Deika Morrison has a unique perspective about Wharton given that she earned a dual undergraduate degree in business and engineering from Wharton and Penn, and then earned a Wharton MBA through the executive program in Philadelphia. Now, the founder of several businesses and a charity in Jamaica, we asked her to talk about how her Wharton education has impacted her career.
After graduating from the University of Pennsylvania in 1994, I went home to Jamaica where I worked for the government before deciding in 2001 to get an MBA in order to transition to the private sector. Based on how much I loved my four years as an undergraduate at Wharton, I knew I wanted to come back here for my MBA.
My intention was to attend the full-time MBA program; however, I was called to serve as deputy finance minister and senator. Of course, I needed to be in Jamaica to serve those posts, but was always intending to earn a Wharton MBA degree. The opportunity arose when the prime minister retired, so I began making arrangements to move to Philadelphia.
At that point, I had more work experience than the average full-time MBA student and someone suggested that I explore Wharton’s EMBA program. It turned out to be a good fit, as I transitioned to the private sector in Jamaica while attending classes with other professionals at Wharton.
All of the classes were extremely valuable, but the Total Leadership course taught by Prof. Stewart Friedman made a particularly big impact on me. His class is focused on integrating the different aspects of our lives such as home, community, work and self. I’ve found that the things I’m drawn to in my career are very much in line with that philosophy.
After graduating in 2008, I began three new ventures, all of which integrate important parts of my life. I launched a family business with my parents and brother, Mdk Advisory and Consulting Ltd., and started a media company, Moonstone Blue Ltd., which publishes the Made in Jamaica Catalogue.
I also founded a charity called Do Good Jamaica, which allows me to follow my passion for helping children and education. I could have done this in my personal time on days off, but it’s very satisfying to get up every day and work on it because it’s integrated into my life as one of my jobs.
I decided to start the charity after having led a Guinness World Record project for the Rotary Clubs of Jamaica. Knowing the Jamaican libraries needed books, especially children’s books, we set out to break the record for the most books donated to charity in seven days. We broke the record with 657,061 books donated from all over the world, including the Penn alumni network.
I was inspired by the ability of more than 150 organizations and hundreds of thousands of people to work together successfully on one goal, and decided to form Do Good Jamaica as a virtual hub for civil society organizations to share information and work together.
Last year, I discovered that preschoolers in Jamaica didn’t have enough basic supplies like crayons. So through Do Good Jamaica, I started a project called Crayons Count to see if we could have preschool supplies donated, similar to the book donation drive. I value the importance of early childhood education, so I knew it would be a worthwhile investment.
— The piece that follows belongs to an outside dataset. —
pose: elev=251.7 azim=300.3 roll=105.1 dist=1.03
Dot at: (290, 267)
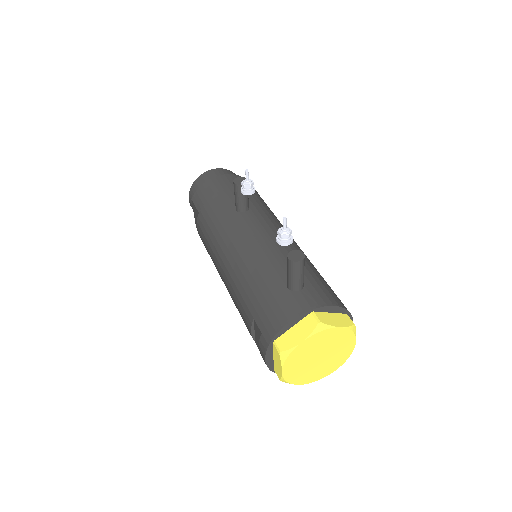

We received donations from many individuals, companies and charities. With substantial help from a major sponsor, the National Baking Company – whose chairman had attended Wharton executive education programs – we ultimately distributed learning kits for preschoolers at approximately 2,400 schools across Jamaica. It was really fun having very important meetings about things like crayons with big companies like Crayola.
My Wharton education really has made an impact on my career. An important thing you gain in the EMBA program is the confidence that you can use your training to accomplish your goals. After graduating, I knew I had the ability to do things — like setting a new world’s record for book donations and donating items such as crayons, paint, books, and paper to every preschooler in Jamaica – that would have seemed impossible before. Now, I don’t feel intimidated by aiming high.